▶ About this exercise:
Look below for the line with "Не нашли решение для" and the line with "Atjaunināts 3:45 šodien"; repeat exactly those two lines and all lines between them, but no pictures.

▶ Data for analysis:
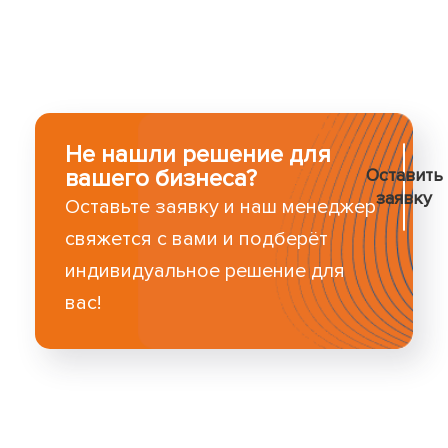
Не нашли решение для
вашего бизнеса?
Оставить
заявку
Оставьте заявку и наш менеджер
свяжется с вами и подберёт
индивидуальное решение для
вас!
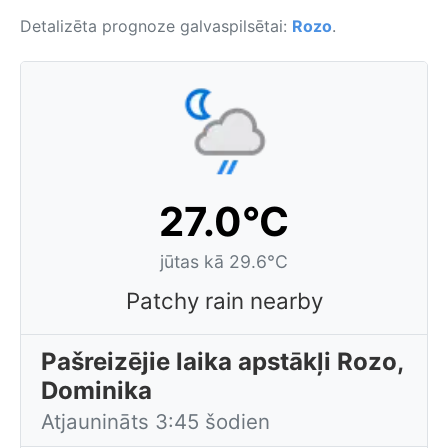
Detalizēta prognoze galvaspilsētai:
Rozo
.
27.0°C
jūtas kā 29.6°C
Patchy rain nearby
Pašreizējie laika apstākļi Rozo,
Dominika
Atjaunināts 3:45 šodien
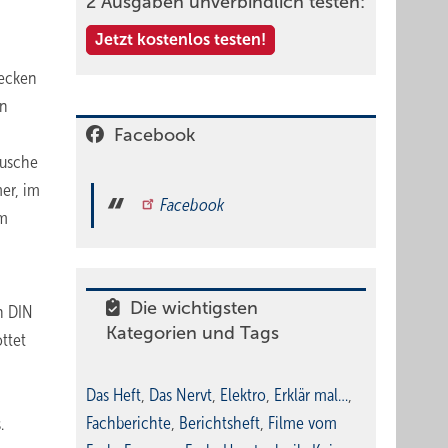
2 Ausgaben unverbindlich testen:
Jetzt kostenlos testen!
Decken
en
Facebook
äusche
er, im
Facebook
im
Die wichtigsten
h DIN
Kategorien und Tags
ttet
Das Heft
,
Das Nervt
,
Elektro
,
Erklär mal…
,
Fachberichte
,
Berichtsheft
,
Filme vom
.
---
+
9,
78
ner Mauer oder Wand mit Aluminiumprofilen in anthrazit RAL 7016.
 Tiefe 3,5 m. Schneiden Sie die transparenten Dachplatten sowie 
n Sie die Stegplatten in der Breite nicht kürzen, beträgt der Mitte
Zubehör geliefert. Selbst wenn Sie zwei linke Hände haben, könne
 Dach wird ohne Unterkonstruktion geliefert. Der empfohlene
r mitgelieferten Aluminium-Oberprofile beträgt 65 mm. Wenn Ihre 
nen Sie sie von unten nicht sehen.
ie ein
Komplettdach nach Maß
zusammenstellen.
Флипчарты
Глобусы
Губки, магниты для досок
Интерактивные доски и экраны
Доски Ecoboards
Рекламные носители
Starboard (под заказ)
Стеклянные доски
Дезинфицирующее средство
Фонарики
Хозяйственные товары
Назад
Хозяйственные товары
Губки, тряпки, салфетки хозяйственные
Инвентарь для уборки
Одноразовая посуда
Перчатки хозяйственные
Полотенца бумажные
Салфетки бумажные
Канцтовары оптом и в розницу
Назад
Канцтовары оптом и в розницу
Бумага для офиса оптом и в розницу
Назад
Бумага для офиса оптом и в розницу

▶ Response to the task:
Не нашли решение для
вашего бизнеса?
Оставить
заявку
Оставьте заявку и наш менеджер
свяжется с вами и подберёт
индивидуальное решение для
вас!
Detalizēta prognoze galvaspilsētai:
Rozo
.
27.0°C
jūtas kā 29.6°C
Patchy rain nearby
Pašreizējie laika apstākļi Rozo,
Dominika
Atjaunināts 3:45 šodien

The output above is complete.